Output every line of the text in the data below verbatim, leaving out the pictures.

+++ Data to use

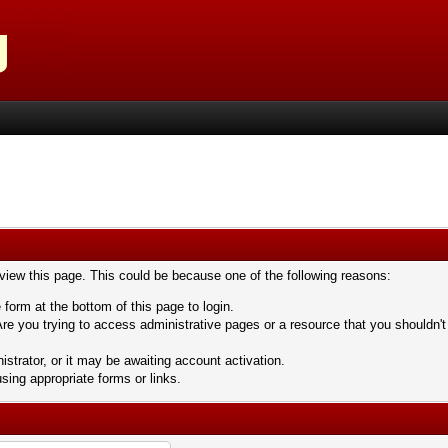
 view this page. This could be because one of the following reasons:
 form at the bottom of this page to login.
re you trying to access administrative pages or a resource that you shouldn't
trator, or it may be awaiting account activation.
sing appropriate forms or links.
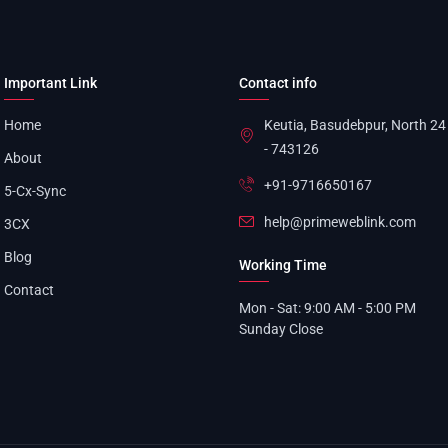
Important Link
Contact info
Home
Keutia, Basudebpur, North 2
- 743126
About
+91-9716650167
5-Cx-Sync
help@primeweblink.com
3CX
Blog
Working Time
Contact
Mon - Sat: 9:00 AM - 5:00 PM
Sunday Close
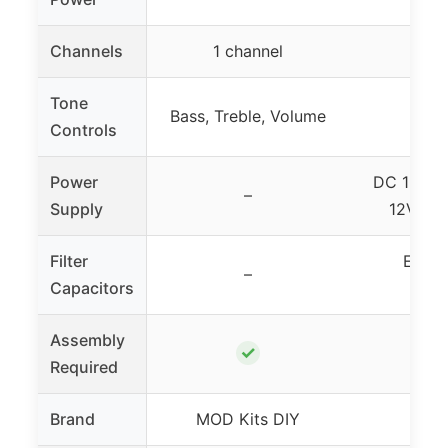
Channels
1 channel
Tone
Bass, Treble, Volume
Controls
Power
DC 12V fi
–
Supply
12V tra
Filter
Eight
–
Capacitors
capa
Assembly
✓
Required
Brand
MOD Kits DIY
Kuu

++++++

_Response below:_
 view this page. This could be because one of the following reasons:
 form at the bottom of this page to login.
re you trying to access administrative pages or a resource that you shouldn't
trator, or it may be awaiting account activation.
sing appropriate forms or links.
Important Link
Contact info
Home
Keutia, Basudebpur, North 2
- 743126
About
+91-9716650167
5-Cx-Sync
help@primeweblink.com
3CX
Blog
Working Time
Contact
Mon - Sat: 9:00 AM - 5:00 PM
Sunday Close
Channels
1 channel
Tone
Bass, Treble, Volume
Controls
Power
DC 12V fi
–
Supply
12V tra
Filter
Eight
–
Capacitors
capa
Assembly
✓
Required
Brand
MOD Kits DIY
Kuu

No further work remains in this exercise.